The analyst continues to label the regions under the thin hazy clouds in the same manner, labeling unlabeled areas and relabeling previously incorrectly labeled areas. In doing so, the analyst found there was a region that could not be differentiated appropriately into classes. He/she labeled this region "Unclassifiable because of haze" and colored it dark red (the last color square in the second column of the Label Region panel - see Figure 18).
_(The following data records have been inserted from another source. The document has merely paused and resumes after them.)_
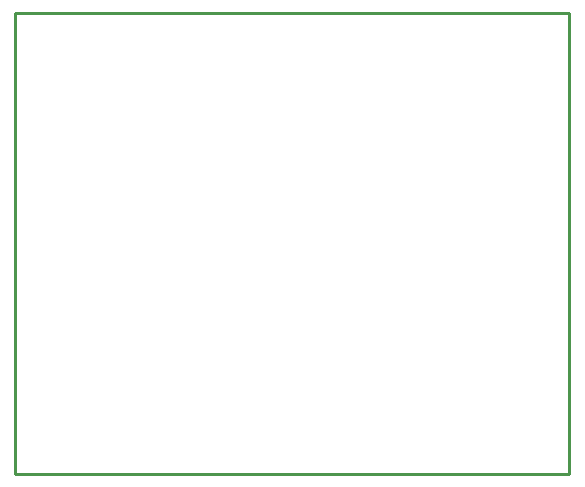
<source format=gko>
G04 Layer: BoardOutlineLayer*
G04 Panelize: , Column: 1, Row: 1, Board Size: 1.85inch x 1.54inch, Panelized Board Size: 1.85inch x 1.54inch*
G04 EasyEDA v6.5.48, 2025-03-06 20:58:06*
G04 bc0108e7a25f4f9495a06a5a4f8deb47,84066bfdb5964fb78f634a0d0c1972bb,10*
G04 Gerber Generator version 0.2*
G04 Scale: 100 percent, Rotated: No, Reflected: No *
G04 Dimensions in inches *
G04 leading zeros omitted , absolute positions ,3 integer and 6 decimal *
%FSLAX36Y36*%
%MOIN*%

%ADD10C,0.0100*%
D10*
X1846454Y0D02*
G01*
X1846454Y1535430D01*
X0Y1535430D02*
G01*
X1846453Y1535430D01*
X1846453Y0D01*
X0Y0D01*
X0Y1535430D01*

%LPD*%
M02*

</source>
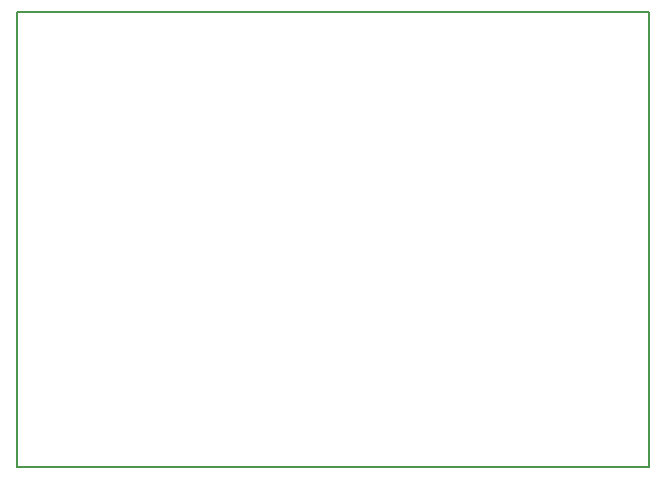
<source format=gbr>
G04 #@! TF.FileFunction,Profile,NP*
%FSLAX46Y46*%
G04 Gerber Fmt 4.6, Leading zero omitted, Abs format (unit mm)*
G04 Created by KiCad (PCBNEW 4.0.0-rc1-stable) date 13/06/2017 23:09:15*
%MOMM*%
G01*
G04 APERTURE LIST*
%ADD10C,0.076200*%
%ADD11C,0.150000*%
G04 APERTURE END LIST*
D10*
D11*
X107500000Y-102500000D02*
X161000000Y-102500000D01*
X107500000Y-64000000D02*
X107500000Y-102500000D01*
X161000000Y-64000000D02*
X107500000Y-64000000D01*
X161000000Y-64000000D02*
X161000000Y-102500000D01*
M02*

</source>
The result for the 768x768 pixel subset is shown in Figure 24.

There is one key feature of the Region Labeling Tool that has yet to be demonstrated. This is the choice between "Label Spectrally Similar Regions Together," which is the default mode of operation that has been used so far in this demonstration, and "Label Spatially Disjoint Regions Separately." When "Label Spatially Disjoint Regions Separately" is selected from the drop down menu under the label "Label Spectrally Similar Regions Together" (e.g. see Figure 6), connected component labeling is performed in the region starting from the selected pixel, and the region highlighting is restricted to only those pixels in the region that are spatially connected to the selected pixel. For example, our analyst initially selects a pixel from a stretch of Interstate 95 in the northeast part of Baltimore, MD in-between the junctions with Interstate 695 and Interstate 895 that was previously labeled "Water Edge/Marsh/Shadow." See Figure 25a for the RGB Image Zoom panel and Figure 25b for the resulting Current Class Labeling Zoom panel. After "Label Spatially Disjoint Regions Separately" is selected, the Current Class Labeling Zoom panel is modified to appear as in Figure 25c, where only the pixels in the region that are spatially connected to the selected pixel are highlighted. At this point the analyst can label the highlighted region in the normal fashion.

There is one more important option available in the Region Labeling Tool that has not been mentioned. This is the option to include one or two reference image files as inputs (see the fuzzy appearing lines "First Input Reference File" and "Second Input Reference File" in Figure 2). If supplied, these input reference image files can be displayed in exactly the same manner as the "Input RGB Image" and "Current Class Labeling" with corresponding Display and Zoom windows. All of these display and zoom windows are slaved together so that when the image is panned, the same areas appear in each of the displays. This makes possible useful intercomparisons between the data displayed in the windows, assisting the analyst in making photointerpretation decisions.